Buffalo Building a Biomedical Powerhouse
Observers say there are several reasons why a cluster of ambitious biomedical companies emerged on the Buffalo Niagara Medical Campus.
It partly has to do with investments in local facilities such as the University at Buffalo’s Center for Computational Research, the local center for big data projects.
It also is owed to general technological advances, allowing researchers to turn their science into more specific medical testing and more effective cures.
And it has to do with an evolving economy of entrepreneurship in Buffalo, which is finally turning research hotbeds such as UB, Roswell Park Cancer Institute and Hauptman-Woodward Medical Research Institute into engines of economic growth.

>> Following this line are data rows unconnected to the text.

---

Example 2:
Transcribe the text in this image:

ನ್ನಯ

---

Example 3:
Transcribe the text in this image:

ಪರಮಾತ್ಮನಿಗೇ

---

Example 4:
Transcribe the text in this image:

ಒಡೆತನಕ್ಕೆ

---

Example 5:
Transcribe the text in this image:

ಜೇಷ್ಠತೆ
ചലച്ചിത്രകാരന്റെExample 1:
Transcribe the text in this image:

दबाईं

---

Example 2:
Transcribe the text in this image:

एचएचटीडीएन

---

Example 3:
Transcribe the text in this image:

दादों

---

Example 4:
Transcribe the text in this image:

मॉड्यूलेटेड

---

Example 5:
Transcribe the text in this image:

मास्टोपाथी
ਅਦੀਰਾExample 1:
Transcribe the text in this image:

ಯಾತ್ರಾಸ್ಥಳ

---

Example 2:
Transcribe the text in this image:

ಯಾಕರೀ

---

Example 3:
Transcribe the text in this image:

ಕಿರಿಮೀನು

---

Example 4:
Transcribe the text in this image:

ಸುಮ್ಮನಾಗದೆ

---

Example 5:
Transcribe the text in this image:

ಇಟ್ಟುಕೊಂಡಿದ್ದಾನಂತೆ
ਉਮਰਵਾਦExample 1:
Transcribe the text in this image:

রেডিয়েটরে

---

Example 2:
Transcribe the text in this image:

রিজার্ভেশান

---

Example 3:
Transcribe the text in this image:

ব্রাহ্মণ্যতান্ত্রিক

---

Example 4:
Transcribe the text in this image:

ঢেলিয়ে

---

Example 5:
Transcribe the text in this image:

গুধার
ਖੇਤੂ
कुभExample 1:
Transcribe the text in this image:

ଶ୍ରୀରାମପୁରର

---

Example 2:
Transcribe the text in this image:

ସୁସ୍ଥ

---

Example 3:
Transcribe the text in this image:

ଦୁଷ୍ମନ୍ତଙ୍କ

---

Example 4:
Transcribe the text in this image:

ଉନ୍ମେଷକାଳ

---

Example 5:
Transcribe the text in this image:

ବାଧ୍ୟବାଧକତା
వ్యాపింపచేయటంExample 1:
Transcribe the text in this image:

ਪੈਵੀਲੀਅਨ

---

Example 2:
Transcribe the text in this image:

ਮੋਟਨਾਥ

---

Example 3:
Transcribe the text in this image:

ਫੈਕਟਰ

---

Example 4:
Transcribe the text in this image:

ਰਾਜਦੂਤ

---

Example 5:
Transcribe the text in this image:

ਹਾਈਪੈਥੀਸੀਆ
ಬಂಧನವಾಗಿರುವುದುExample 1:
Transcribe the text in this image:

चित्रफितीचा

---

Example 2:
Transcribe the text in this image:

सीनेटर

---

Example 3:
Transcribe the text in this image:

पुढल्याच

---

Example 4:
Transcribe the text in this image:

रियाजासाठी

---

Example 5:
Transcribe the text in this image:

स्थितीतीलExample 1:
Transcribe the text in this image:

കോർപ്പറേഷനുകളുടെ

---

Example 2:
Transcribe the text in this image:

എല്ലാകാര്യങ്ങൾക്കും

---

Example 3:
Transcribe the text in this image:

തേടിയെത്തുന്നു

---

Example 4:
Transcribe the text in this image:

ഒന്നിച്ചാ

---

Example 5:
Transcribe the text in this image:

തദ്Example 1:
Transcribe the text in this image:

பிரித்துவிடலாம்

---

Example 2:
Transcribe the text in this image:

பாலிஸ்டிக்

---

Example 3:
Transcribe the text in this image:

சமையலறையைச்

“It’s the computing power along with the science and the confluence of all those facilities that are allowing this to occur,” said Kim Grant, a UB business development executive who works with emerging companies.
Those who are paying attention, such as Grant, recognize an obvious trend in biomedical entrepreneurship in Buffalo. There are more companies being founded, gaining funding and building out real businesses rather than just research projects.
One of the breakouts is Athenex, which was established out of UB in 2002 but more recently raised more than $200 million and is leveraging significant government subsidies to build factories in China and Western New York. Company officials are aggressively pursuing an international strategy to design and manufacture cancer therapies.
But it’s not just about one company. Buffalo now hosts dozens of high-tech companies attacking many sides of the medical industry. Companies that are pursuing cancer therapies which direct chemicals directly to tumors won both the UB Henry A. Panasci Jr. Technology Entrepreneurship Competition (POP Biotechnologies) and the 43North competition (Oncolinx).
They join the list of growing personalized cancer companies that includes Roswell spin-offs OmniSeq, Photolitec and MimiVax; and For-Robin, out of UB.
Meanwhile, a Buffalo Billion program directed multimillion-dollar grants to two companies in 2016, Garwood Medical Devices and Circuit Clinical. Both are located downtown.
Garwood raised $3.6 million in venture capital in 2016 while Circuit Clinical raised more than $1 million.
Then there are the companies tackling medical testing, such as Empire Genomics, AccuTheranostics and Disease Diagnostic Group.
And that’s just an unscientific sampling of the young companies sprinkled throughout facilities on the medical campus or based near UB’s Amherst footprint, some of which were founded here and others that were recruited.
So when Grant goes to trade shows in Boston or New York City, she doesn’t hear snow jokes anymore, she gets genuine interest.
Local experts are starting to make bold comparisons about historical precedents for the Buffalo medical ecosystem. Dr. Steven Schwaitzberg, an entrepreneur who was a professor at Harvard University before he was recruited to become surgery chair at UB’s Jacobs School of Medicine and Biomedical Sciences, recently said Buffalo looks like Boston in the late 1980s just before it became an international biomedical powerhouse.
And Hauptman-Woodward Medical Research Institute CEO Edward Snell said Buffalo is starting to resemble the Stanford area in California, where a long history of top-notch research blossomed dramatically into a worldwide medical and tech hotbed.
“You’re seeing the same thing in Buffalo, a mixture of industry, academia and clinical experts all in the same area,” Snell said. “We’re seeing incremental growth but we’re nowhere near saturation point yet.”
He said the final key is pulling in more private investment. There are a handful of investment groups that actively consider seed funding for medical companies in Buffalo. But these types of companies often require major capital infusions to catalyze their growth.
Snell said he’s optimistic.
“I see a steady increase in venture capital and federal research funding,” he said. “And I think you’re going to see quite a few stories about that in the not-too-distant future.”